Promise of a Better Tomorrow: Dallas Program Provides Pathway for High School Graduates
February 26, 2020
Conversations about college and post secondary education swarm election debate floors, meetings with counselors and the dinner table for many families across the nation as tuition costs rise and students wonder if they are able to afford college or even attend at all.
Dallas County has implemented a program in 2017 called Dallas Promise to help battle this problem. Dallas Promise, as described on the Dallas Promise website, provides “last dollar scholarships” to students who graduate from a Promise high school, a partner high school, with a diploma.
In short, the program allows students to receive their associate degree from community college partners with the choice to relocate to a partner university after, all for free.
Karla Garcia, a Dallas Promise associate, worked with the Promise’s parent organization Commit Partnership, a Dallas-based nonprofit, before working with the Promise.
“One of the things I love about the promise is that it democratizes college access,” Garcia said. “If a student wants to take advantage of every opportunity, it’s available. There is no more ‘I can’t go to college.’ The conversation is now, ‘where should I go for college?”
Garcia sees the importance that Promise holds to the 57 partnered high schools in the fourth largest metroplex in the country.
“For students like me, a first-generation low-income Latina college graduate, education becomes your pathway to a living-wage,” Garcia said. “The bet that we’re making on higher education is it’ll support more students so they can support themselves, and in today’s economy a higher education is that largest guarantee.”
Elizabeth Piland, a freshman at Richland College, enrolled in Dallas Promise and is planning on transitioning to UNT of Dallas.
“[Dallas Promise] allowed me to take care of my basic college credit and help me afford college,” Piland said. “I don’t know how I could have afforded it otherwise.”
The program, however, is still fairly new to the Garland Independent School District.
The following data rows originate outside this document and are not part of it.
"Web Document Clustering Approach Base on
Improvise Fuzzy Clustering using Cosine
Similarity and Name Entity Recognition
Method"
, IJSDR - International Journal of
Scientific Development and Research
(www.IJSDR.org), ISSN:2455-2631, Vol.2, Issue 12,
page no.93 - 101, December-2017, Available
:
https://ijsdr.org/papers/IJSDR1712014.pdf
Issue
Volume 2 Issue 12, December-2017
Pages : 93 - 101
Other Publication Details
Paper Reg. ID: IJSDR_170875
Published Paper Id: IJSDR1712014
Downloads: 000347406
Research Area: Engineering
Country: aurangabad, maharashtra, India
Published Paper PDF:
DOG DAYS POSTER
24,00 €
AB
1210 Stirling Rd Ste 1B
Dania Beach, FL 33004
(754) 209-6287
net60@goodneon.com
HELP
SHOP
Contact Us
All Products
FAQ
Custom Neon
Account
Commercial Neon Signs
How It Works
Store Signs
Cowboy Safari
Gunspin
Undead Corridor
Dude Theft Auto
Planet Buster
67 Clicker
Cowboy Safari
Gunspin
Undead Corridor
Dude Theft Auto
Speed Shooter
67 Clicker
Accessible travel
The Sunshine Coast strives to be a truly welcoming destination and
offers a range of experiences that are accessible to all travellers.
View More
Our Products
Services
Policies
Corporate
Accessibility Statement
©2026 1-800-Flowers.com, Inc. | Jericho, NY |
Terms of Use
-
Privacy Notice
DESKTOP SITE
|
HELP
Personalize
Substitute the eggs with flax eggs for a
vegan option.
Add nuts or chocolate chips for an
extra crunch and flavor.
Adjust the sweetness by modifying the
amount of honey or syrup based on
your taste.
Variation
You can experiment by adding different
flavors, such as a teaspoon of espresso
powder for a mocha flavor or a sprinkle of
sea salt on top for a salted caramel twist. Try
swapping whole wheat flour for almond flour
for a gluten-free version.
Jorge Romero, a former student at North Garland High School, is now at Richland College and wishes that the program had been offered earlier.
“It would have been very beneficial for me. I have to pay $3000 for my classes,” Romero said. “I currently don’t take full-time classes, because I have to work full time. If I had the Dallas Promise, I wouldn’t work so much, and I could probably take full-time classes all year long.”
Former high school teacher Phillip Fabian, now a manager at Dallas County Promise, realized many of his students’ dreams of life after high school were often cut due to anxieties over costs.
“Here, at Dallas County Promise we really see this as a conversation starter,” Fabian said. “There are many students who have a college career plan before Dallas County Promise, and we want those students to continue on. But even kids who didn’t think there was a plan for them, Dallas County Promise opens that door. ”
The deadline to take the Dallas County Pledge for financial aid is March 6, and enrollment begins July 31.